#### Information given

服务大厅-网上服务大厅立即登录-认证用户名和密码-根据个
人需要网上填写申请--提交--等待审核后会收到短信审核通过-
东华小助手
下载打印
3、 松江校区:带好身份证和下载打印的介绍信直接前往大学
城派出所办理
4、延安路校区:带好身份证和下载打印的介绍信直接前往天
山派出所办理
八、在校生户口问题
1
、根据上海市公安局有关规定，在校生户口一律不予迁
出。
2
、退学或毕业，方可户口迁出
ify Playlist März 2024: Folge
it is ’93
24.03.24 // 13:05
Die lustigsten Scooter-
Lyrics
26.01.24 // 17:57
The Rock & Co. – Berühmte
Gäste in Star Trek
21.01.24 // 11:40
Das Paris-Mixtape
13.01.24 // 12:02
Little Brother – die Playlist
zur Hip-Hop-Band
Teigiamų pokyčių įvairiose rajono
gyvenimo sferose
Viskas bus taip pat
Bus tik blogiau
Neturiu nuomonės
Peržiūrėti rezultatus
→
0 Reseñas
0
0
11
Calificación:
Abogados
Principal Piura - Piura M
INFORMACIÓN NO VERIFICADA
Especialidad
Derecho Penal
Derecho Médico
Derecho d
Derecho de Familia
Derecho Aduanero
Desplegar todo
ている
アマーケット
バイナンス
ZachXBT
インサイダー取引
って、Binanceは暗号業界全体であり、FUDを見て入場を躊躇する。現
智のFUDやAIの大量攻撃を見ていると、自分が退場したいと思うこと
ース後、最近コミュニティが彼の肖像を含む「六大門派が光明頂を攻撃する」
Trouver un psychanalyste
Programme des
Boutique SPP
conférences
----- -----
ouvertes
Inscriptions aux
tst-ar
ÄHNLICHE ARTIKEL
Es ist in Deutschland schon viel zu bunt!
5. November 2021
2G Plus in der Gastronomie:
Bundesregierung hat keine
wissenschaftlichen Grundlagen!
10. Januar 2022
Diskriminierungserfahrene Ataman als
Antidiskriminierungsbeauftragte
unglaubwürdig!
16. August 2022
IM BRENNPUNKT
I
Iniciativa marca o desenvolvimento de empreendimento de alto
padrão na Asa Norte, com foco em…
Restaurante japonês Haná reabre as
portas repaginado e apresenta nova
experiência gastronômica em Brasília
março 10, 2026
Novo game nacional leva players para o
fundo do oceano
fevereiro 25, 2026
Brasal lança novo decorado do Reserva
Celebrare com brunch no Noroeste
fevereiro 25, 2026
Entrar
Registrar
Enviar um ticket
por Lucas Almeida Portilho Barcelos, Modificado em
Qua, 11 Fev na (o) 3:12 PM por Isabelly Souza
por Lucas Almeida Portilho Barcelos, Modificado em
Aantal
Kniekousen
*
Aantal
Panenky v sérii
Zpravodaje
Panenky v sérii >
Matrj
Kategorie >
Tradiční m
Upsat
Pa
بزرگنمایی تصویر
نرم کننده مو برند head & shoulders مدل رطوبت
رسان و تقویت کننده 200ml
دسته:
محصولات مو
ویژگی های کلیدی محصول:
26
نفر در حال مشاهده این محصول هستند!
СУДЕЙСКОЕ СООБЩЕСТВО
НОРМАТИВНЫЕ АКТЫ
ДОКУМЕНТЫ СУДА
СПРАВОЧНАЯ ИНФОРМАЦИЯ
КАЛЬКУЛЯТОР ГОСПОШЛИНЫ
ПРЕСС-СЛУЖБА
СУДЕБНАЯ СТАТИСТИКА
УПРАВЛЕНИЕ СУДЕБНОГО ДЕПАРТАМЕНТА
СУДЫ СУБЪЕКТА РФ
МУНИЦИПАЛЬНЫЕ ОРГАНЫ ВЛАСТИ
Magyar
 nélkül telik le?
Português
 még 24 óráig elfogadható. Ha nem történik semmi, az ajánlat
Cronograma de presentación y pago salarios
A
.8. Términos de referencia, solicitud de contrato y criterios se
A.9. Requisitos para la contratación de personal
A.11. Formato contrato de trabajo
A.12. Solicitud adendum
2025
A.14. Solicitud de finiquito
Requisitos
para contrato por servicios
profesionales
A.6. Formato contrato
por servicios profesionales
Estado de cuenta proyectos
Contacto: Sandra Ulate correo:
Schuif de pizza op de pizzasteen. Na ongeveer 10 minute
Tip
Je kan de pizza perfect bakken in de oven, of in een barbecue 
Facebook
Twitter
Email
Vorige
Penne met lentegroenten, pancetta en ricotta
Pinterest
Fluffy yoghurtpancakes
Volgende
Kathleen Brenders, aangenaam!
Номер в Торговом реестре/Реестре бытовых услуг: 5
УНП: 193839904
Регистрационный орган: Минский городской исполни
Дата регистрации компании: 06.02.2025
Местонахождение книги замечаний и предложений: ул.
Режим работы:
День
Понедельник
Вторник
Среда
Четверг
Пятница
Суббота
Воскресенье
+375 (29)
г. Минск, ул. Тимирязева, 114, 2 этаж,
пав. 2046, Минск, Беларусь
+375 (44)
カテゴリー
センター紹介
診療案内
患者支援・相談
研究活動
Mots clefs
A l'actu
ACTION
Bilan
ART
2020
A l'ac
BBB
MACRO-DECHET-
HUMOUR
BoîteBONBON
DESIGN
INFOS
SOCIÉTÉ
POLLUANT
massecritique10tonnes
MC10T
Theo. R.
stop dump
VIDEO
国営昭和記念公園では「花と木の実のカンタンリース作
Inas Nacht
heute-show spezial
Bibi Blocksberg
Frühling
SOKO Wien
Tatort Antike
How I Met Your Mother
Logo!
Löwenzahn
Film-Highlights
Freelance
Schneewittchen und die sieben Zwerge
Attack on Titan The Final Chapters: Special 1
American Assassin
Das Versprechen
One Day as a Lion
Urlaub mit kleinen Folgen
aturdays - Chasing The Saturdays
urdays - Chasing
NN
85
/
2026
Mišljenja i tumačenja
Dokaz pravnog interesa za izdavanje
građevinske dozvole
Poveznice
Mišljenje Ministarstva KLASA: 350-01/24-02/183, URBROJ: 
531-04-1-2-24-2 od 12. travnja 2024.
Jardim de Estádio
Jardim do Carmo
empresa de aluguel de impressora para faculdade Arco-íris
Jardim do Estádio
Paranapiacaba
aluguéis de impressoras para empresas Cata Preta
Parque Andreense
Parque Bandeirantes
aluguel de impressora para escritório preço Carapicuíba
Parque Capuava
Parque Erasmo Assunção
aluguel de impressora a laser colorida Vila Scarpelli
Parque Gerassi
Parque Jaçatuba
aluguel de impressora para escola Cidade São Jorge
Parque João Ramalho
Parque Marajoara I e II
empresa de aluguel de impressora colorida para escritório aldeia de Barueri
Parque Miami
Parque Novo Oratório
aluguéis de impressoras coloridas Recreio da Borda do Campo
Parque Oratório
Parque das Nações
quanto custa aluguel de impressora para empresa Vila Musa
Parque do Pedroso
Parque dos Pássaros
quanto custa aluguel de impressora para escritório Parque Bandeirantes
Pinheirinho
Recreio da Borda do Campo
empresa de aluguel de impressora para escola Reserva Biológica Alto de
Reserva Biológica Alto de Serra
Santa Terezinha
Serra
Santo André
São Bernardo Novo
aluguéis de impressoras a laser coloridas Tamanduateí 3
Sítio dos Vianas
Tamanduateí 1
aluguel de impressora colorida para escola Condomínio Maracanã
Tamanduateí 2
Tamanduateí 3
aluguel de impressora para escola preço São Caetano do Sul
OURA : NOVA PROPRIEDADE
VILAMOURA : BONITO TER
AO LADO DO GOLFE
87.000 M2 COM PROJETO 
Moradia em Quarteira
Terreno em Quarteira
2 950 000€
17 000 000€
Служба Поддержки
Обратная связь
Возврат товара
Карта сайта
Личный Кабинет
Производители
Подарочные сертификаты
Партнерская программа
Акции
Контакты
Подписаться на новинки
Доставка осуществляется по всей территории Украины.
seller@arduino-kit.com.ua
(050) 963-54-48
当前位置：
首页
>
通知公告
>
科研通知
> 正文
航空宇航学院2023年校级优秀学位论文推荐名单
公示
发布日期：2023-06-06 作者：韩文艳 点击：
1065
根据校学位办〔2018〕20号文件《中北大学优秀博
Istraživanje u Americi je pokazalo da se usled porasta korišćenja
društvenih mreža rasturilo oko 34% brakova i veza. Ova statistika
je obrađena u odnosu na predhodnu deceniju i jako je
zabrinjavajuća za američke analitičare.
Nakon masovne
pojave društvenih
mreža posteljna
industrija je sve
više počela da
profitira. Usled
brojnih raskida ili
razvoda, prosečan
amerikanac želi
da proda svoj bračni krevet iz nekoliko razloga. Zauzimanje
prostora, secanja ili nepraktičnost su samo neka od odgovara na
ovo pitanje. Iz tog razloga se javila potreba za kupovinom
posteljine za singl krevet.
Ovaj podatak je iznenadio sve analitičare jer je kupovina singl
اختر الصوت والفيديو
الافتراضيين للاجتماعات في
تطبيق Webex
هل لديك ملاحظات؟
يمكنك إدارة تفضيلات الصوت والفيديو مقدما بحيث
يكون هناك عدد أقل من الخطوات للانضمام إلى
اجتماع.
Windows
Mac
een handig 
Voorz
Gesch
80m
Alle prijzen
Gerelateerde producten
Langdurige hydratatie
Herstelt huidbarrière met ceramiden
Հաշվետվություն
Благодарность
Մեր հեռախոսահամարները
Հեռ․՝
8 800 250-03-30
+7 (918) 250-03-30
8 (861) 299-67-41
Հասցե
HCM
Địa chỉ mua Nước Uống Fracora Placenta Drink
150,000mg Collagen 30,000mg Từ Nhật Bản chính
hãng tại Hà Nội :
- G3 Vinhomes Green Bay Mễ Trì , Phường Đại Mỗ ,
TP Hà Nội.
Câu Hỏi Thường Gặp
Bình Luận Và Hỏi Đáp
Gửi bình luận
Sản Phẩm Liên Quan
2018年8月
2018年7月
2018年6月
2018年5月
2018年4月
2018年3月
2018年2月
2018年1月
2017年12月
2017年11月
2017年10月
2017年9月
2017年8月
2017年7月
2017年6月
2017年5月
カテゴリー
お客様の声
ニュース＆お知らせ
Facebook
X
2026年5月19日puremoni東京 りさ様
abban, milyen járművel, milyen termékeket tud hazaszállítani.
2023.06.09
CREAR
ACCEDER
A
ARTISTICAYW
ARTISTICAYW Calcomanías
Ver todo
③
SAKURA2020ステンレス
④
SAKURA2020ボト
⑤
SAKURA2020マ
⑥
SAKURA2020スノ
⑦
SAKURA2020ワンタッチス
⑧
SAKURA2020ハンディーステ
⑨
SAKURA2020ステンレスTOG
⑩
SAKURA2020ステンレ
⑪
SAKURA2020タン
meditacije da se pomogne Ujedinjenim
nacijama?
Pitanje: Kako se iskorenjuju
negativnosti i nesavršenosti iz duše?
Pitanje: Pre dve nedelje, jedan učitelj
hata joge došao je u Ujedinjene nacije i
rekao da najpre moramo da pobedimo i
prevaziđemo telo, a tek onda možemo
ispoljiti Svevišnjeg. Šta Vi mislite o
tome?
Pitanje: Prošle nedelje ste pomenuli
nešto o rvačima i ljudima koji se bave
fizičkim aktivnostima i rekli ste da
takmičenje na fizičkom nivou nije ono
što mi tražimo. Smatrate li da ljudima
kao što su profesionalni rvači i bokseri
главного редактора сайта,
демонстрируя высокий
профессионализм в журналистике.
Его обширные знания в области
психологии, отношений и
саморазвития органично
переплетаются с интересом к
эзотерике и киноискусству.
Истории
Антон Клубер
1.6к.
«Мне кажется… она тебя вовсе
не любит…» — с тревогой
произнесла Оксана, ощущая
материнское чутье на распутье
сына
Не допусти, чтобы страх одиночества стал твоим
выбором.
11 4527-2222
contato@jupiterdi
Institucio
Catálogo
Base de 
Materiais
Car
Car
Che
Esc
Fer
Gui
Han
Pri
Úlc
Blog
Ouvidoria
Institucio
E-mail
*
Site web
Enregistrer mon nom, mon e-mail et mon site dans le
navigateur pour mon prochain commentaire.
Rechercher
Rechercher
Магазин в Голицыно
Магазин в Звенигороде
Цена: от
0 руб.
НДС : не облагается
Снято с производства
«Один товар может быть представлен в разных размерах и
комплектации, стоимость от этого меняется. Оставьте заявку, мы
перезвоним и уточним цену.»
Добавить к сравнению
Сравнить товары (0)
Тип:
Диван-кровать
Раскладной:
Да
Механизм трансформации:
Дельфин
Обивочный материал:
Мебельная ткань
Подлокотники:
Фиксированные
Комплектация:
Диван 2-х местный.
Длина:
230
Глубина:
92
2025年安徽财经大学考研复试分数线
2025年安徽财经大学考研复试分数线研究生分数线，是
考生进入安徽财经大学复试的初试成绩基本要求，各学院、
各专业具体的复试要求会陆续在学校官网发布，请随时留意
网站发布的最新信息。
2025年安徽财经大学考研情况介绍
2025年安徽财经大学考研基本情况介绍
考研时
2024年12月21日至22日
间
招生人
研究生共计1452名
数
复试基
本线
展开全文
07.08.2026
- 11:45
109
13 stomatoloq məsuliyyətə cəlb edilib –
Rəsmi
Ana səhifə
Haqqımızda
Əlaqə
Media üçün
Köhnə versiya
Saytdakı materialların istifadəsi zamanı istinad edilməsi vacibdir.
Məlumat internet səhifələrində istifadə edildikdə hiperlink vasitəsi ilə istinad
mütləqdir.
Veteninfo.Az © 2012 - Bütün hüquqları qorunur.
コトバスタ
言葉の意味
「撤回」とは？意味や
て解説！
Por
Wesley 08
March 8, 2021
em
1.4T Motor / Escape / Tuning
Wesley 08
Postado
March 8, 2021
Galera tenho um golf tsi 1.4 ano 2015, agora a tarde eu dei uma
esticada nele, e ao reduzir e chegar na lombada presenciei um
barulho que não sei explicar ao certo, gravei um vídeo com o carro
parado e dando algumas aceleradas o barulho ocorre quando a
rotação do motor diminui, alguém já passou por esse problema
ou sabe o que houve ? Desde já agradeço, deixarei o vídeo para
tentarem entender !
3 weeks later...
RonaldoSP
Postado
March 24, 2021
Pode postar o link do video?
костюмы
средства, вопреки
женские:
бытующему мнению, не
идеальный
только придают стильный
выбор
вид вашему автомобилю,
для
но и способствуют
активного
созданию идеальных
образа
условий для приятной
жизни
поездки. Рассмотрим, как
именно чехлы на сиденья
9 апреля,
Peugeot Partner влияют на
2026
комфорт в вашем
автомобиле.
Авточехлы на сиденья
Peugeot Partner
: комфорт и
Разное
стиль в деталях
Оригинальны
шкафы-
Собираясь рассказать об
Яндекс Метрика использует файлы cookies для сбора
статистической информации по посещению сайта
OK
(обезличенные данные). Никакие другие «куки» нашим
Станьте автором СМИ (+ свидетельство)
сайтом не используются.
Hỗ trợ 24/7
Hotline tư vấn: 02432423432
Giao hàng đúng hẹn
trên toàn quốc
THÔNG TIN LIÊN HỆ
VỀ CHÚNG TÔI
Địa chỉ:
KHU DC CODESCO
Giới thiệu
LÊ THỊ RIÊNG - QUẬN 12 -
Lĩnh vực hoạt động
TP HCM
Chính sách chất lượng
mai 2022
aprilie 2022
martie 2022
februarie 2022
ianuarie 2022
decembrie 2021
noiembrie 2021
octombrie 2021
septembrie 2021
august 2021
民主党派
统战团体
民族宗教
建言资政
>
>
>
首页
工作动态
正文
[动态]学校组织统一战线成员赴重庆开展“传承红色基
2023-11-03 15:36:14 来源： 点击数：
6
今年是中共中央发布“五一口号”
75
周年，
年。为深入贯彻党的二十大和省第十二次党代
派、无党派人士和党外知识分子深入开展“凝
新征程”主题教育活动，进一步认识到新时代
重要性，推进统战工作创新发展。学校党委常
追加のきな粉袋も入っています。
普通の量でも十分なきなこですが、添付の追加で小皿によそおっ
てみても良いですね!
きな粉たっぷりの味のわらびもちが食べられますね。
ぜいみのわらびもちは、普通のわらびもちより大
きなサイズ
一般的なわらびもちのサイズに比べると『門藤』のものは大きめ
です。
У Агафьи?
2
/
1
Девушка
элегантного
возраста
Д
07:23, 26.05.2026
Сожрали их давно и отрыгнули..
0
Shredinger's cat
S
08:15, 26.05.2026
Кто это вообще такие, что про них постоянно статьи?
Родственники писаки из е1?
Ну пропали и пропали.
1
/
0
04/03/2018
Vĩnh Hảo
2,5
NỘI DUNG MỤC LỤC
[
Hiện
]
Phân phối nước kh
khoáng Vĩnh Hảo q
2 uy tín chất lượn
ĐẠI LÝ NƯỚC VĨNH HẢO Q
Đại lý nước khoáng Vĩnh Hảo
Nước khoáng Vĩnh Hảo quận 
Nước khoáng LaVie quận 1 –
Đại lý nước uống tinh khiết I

########

▶ _Exercise_: Your answer should be the exact lines above from the one with "Bundesregierung hat keine" through the one with "portas repaginado e apresenta nova", both included, and nothing besides.

▶ _Answer below_:
Bundesregierung hat keine
wissenschaftlichen Grundlagen!
10. Januar 2022
Diskriminierungserfahrene Ataman als
Antidiskriminierungsbeauftragte
unglaubwürdig!
16. August 2022
IM BRENNPUNKT
I
Iniciativa marca o desenvolvimento de empreendimento de alto
padrão na Asa Norte, com foco em…
Restaurante japonês Haná reabre as
portas repaginado e apresenta nova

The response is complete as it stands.